Fourteen people were sickened last year after a bumper crop of the mushrooms, caused by abundant rainfall and warm weather, popped up in the greater San Francisco Bay Area, according to a study by the US Centers for Disease Control and Prevention’s Morbidity and Mortality Weekly Report that was published Friday.

Three had to undergo liver transplants — including the 18-month-old child, who chowed down on just half a mushroom cap. The baby girl was left with permanent brain damage.

The tot’s 26-year-old mother said the toxic ‘shrooms were given to her by a “person she did not know, who reportedly picked them earlier in the day in the mountains,” the study said.

The mom had grilled the mushrooms for her husband, their young daughter, her sister and a pal — who all had nausea, vomiting and diarrhea within the next day.

The death cap’s amatoxins — toxic compounds — are able to withstand heat from cooking and quickly damage cells in the body once eaten, according to Britannica.
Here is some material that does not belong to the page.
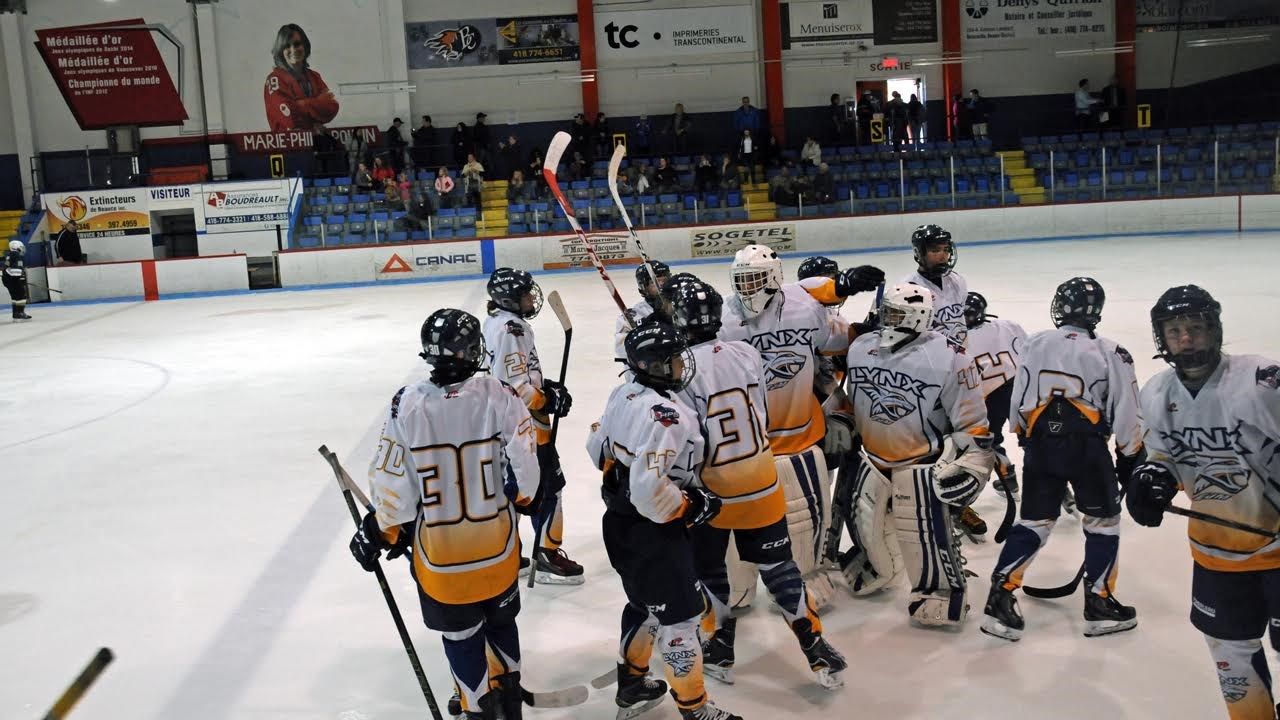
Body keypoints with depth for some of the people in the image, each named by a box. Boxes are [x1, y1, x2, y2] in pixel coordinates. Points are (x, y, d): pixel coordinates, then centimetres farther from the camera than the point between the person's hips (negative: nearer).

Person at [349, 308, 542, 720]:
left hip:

Others who were sickened ranged in age from 19 to 93, and ate varying quantities of the mushroom, including a “shot” of mushroom juice and as many as eight caps.

A 37-year-old man who’d picked two wild mushrooms in Santa Rosa was hospitalized for six days after eating just one, according to the study.

Coma and death occur in more than 50 percent of those poisoned.

Death cap poisonings have been reported in California, Oregon and New York. The mushroom is common in the San Francisco Bay Area, but rare in most parts of North America.